Healthy Buildings for People: Multi-scaled Approach for Improving Indoor Air Quality
The unprecedented coronavirus pandemic has infected more than 620 million people and taken over 6 million lives globally. The most common way COVID-19 is transmitted is from one person to another through small airborne particles. Indoor air quality research is paramount to moving forward and keeping people safe and businesses open. Syracuse University has been collaborating with Carrier Corporation to develop indoor air quality (IAQ) strategies that help to meet the current challenges of living, working and traveling in indoor spaces during a pandemic and better prepare for possible future epidemics and pandemics.

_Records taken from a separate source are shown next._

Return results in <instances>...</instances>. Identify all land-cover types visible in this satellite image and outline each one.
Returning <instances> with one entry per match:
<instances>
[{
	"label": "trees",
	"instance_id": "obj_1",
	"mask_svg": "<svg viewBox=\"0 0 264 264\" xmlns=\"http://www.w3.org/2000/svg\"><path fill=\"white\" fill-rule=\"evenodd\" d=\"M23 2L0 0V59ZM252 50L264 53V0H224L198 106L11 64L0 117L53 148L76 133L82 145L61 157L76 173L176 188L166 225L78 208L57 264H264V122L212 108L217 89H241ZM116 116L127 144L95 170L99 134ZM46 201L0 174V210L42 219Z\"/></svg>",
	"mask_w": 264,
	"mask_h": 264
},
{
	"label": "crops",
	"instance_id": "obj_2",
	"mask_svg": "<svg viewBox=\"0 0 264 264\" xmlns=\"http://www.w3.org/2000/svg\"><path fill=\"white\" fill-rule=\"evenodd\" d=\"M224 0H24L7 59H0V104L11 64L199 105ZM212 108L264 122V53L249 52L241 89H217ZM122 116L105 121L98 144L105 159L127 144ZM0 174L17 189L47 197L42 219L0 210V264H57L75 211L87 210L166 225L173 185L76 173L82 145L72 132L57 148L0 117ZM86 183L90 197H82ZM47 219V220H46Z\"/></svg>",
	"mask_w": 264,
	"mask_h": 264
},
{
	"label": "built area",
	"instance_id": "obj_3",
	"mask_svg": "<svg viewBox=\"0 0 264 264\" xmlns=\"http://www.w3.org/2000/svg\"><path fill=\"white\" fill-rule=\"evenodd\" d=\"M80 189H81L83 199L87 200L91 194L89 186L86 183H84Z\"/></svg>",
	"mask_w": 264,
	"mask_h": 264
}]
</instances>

This R&T forum will introduce Carrier’s Healthy Building Program, and the important collaborative research with Syracuse University that will contribute to the design of risk mitigation and IAQ strategies – while considering effectiveness, cost and scale. These findings contribute to standards, guidelines and best practices needed to develop effective and sustainable strategies. These include multi-scale IAQ control strategies at building, room, personal and breathing-zone levels and consider outdoor ventilation, filtration systems, air distribution and cleaning methods, personal ventilation and masks.
Presentations
Michael Birnkrant: Carrier’s Healthy Building Program: Challenges and opportunities when focusing on people
Jianshun “Jensen” Zhang: Multiscale strategies for improving IAQ and reducing the risk of infectious disease transmission
Jianshun Zhang, Executive Director, Syracuse Center of Excellence in Environmental and Energy Systems
Dr. Zhang has more than 30 years of research experience in built environmental systems (BES) and is a professor of mechanical and aerospace engineering in the College of Engineering & Computer Science at Syracuse University. He is one of three co-leaders of the University’s Energy and Environment research cluster and leads the Heathy and Intelligent Built Environments subcluster. Zhang also serves as the director of the Building Energy and Environmental Systems Laboratory at Syracuse University.
Michael Birnkrant, Associate Director, Healthy Building Engineering Lead
Dr. Michael Birnkrant leads Carrier’s Indoor Air Quality group, pioneering new HVAC solutions to improve human health in buildings, recently delivering a layered strategy for pandemic resilience in buildings. Mike earned a bachelor’s degree from Rutgers University and doctorate degree from Drexel University.